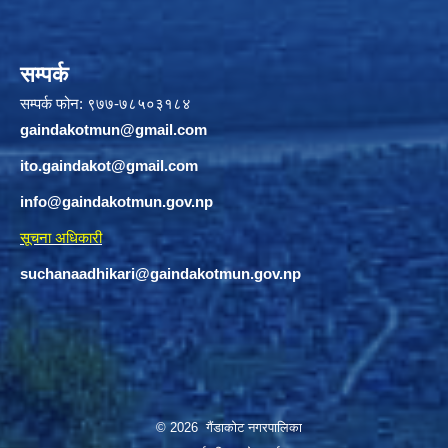
सम्पर्क
सम्पर्क फोन: ९७७-७८५०३१८४
gaindakotmun@gmail.com
ito.gaindakot@gmail.com
info@gaindakotmun.gov.np
सूचना अधिकारी
suchanaadhikari@gaindakotmun.gov.np
© 2026 गैंडाकोट नगरपालिका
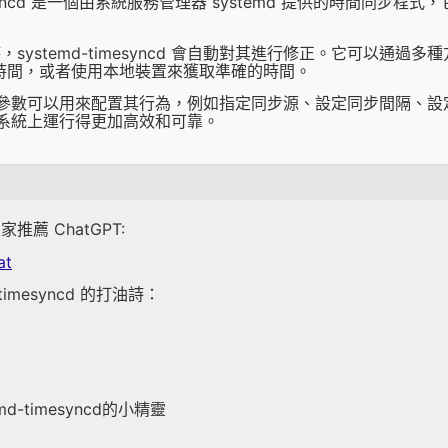
timesyncd 是一個由系統服務管理器 systemd 提供的時間
systemd-timesyncd 會自動對其進行修正。它可以通
同步時間，或者使用本地裝置來獲取準確的時間。
ncd 有許多參數可以用來配置其行為，例如指定同步源、設定同步間
 在您的系統上運行得更加高效和可靠。
薦 ChatGPT:
at
imesyncd 的打油詩：
-timesyncd的小精靈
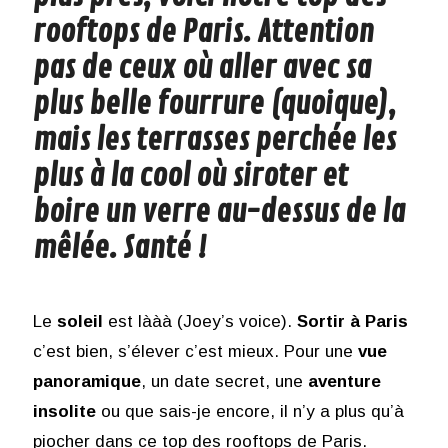
rooftops de Paris. Attention
pas de ceux où aller avec sa
plus belle fourrure (quoique),
mais les terrasses perchée les
plus à la cool où siroter et
boire un verre au-dessus de la
mêlée. Santé !
Le
soleil
est lààà (Joey’s voice).
Sortir à Paris
c’est bien, s’élever c’est mieux. Pour une
vue
panoramique
, un date secret, une
aventure
insolite
ou que sais-je encore, il n’y a plus qu’à
piocher dans ce top des rooftops de Paris.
####
What the task asks
Return all records exactly; no pictures.

Expected answer
सम्पर्क
सम्पर्क फोन: ९७७-७८५०३१८४
gaindakotmun@gmail.com
ito.gaindakot@gmail.com
info@gaindakotmun.gov.np
सूचना अधिकारी
suchanaadhikari@gaindakotmun.gov.np
© 2026 गैंडाकोट नगरपालिका
timesyncd 是一個由系統服務管理器 systemd 提供的時間
systemd-timesyncd 會自動對其進行修正。它可以通
同步時間，或者使用本地裝置來獲取準確的時間。
ncd 有許多參數可以用來配置其行為，例如指定同步源、設定同步間
 在您的系統上運行得更加高效和可靠。
薦 ChatGPT:
at
imesyncd 的打油詩：
-timesyncd的小精靈
rooftops de Paris. Attention
pas de ceux où aller avec sa
plus belle fourrure (quoique),
mais les terrasses perchée les
plus à la cool où siroter et
boire un verre au-dessus de la
mêlée. Santé !
Le
soleil
est lààà (Joey’s voice).
Sortir à Paris
c’est bien, s’élever c’est mieux. Pour une
vue
panoramique
, un date secret, une
aventure
insolite
ou que sais-je encore, il n’y a plus qu’à
piocher dans ce top des rooftops de Paris.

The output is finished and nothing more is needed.